In recent months, customers operating on AWS have approached Converge to help address the performance of their VPN connections to AWS. A customer’s performance would function as expected for months after a migration sometimes even years and then suddenly, the VPN connections would experience days of sluggish performance, frustrating users and operations team.
Constant changes in internet routing by service providers potentially re-directing traffic over longer or slower paths is the likely culprit of these sudden performance issues. To proactively address unknowns that affect internet routing, Converge includes AWS Accelerated Site-To-Site VPN option as a best practice during the mobilize phase for our AWS MAP clients. This design significantly improves the performance and stability of clients site to site VPN connections.
Paloma Natural Gas worked with Converge Technology Solutions to migrate their IT infrastructure from a colocation facility to AWS. Paul Ward, the Converge AWS Consulting Architect added AWS Accelerated VPN to their architecture design after the client started to experience VPN performance issues. As performance demands on their VPN increased, the impact on users became noticeable. Validated performance testing demonstrated that file sharing (CIFS) improved by 300 percent after implementing Accelerated VPN.
“If you depend on the public internet to reach your cloud infrastructure, it is usually not possible to control exactly how your traffic gets there. Due to my company’s geographic locations and the routing of our traffic, there was an aspect of our connectivity that was noticeably impacted. In steps AWS Global Accelerator. This integration resolved our connectivity issues and vastly improved the cloud experience and reliability for our users.”
Mike Tisdale, Vice President IT, Paloma Natural Gas, LLC
What is Accelerated VPN?
AWS Accelerated VPN leverages AWS Global Accelerator to enhance the routing of traffic from an on-premises network to AWS, making use of the closest AWS edge location to the customer gateway. This service utilizes the AWS global network, known for its low-latency and congestion-free pathways, to ensure that your data reaches its AWS endpoint via the most efficient route possible.
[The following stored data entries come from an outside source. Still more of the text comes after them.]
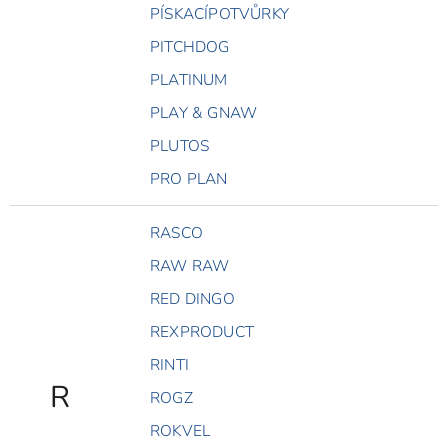
PÍSKACÍPOTVŮRKY
PITCHDOG
PLATINUM
PLAY & GNAW
PLUTOS
PRO PLAN
RASCO
RAW RAW
RED DINGO
REXPRODUCT
RINTI
R
ROGZ
ROKVEL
Benefits of Accelerated VPN
- Optimized Performance: By routing traffic through AWS’s optimized network paths, Accelerated VPN minimizes latency and maximizes speed, which is crucial for applications requiring real-time data access and processing.
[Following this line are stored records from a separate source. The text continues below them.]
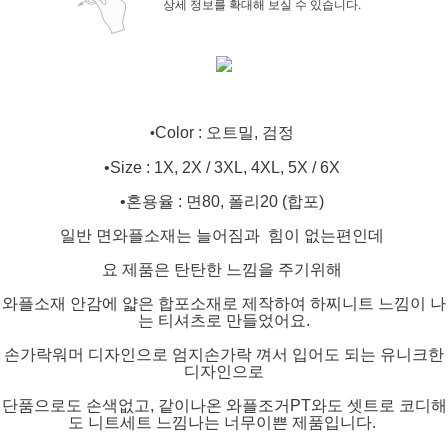
상세 정보를 확대해 보실 수 있습니다.
Color : 오트밀, 검정
•
•Size : 1X, 2X / 3XL, 4XL, 5X / 6X
•혼용율 : 면80, 폴리20 (합포)
일반 면와플소재는 늘어짐과 힘이 없는편인데
요 제품은 탄탄한 느낌을 주기위해
와플소재 안감에 얇은 합포소재로 제작하여 하찌니트 느낌이 나
는 티셔츠로 만들었어요.
손가락워머 디자인으로 엄지손가락 껴서 입어도 되는 유니크한
디자인으로
단품으로도 손색없고, 같이나온 와플조거PT와도 셋트로 코디해
도 니트세트 느낌나는 너무이쁜 제품입니다.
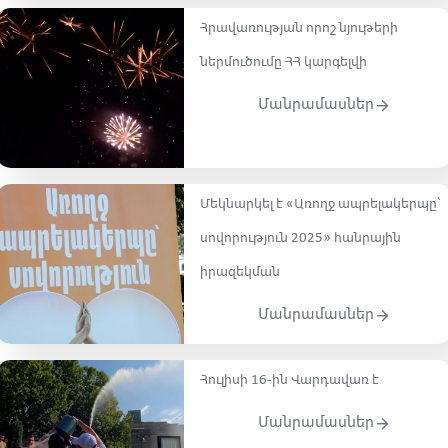
Հրավառության որոշ նյութերի
ներմուծումը ՀՀ կարգելվի
Մանրամասներ
Մեկնարկել է «Առողջ ապրելակերպը՝
սովորություն 2025» հանրային
իրազեկման
Մանրամասներ
Հուլիսի 16-ին Վարդավառ է
Մանրամասներ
- Increased Reliability: Traffic is less susceptible to common internet disruptions, such as network congestion and variable latency, which can affect the performance of cloud-based applications. This reliability is vital for businesses where uptime and stable connectivity are critical.
- Simplified Management: AWS handles the creation and management of two accelerators (one for each VPN tunnel) when you set up an Accelerated VPN connection. This managed service aspect means less overhead for your IT teams, as there is no need to monitor or tweak these accelerators manually.
Considerations and Limitations
- Selective Application: Acceleration is only available for Site-to-Site VPN connections that are attached to a transit gateway. It is not supported if you’re using virtual private gateways or AWS Direct Connect public virtual interfaces.
- Setup Requirements: When setting up, acceleration must be enabled at the creation of a new Site-to-Site VPN attachment on a transit gateway. It’s not possible to toggle acceleration on or off for an existing connection, which means planning ahead is crucial.
- Compatibility: There are specific compatibility considerations, such as the requirement for NAT-traversal and restrictions with certificate-based authentication. If your setup uses certificate-based authentication, ensure that your customer gateway supports IKE fragmentation to avoid issues with packet fragmentation in Global Accelerator.
Figure below notes the recommend deployment model provide by AWS.
Best Practice Summary
If you’re experiencing slow VPN performance, consider reaching out to Converge an AWS Well Architected Partner for support or check whether Accelerated VPN is enabled. To activate Accelerated VPN, begin by setting up a new Site-to-Site VPN with acceleration during the initial setup. AWS allows you to use the existing customer gateway. It’s crucial to configure the gateway device to use this new VPN connection and carefully transition away from the old one to prevent any service interruptions.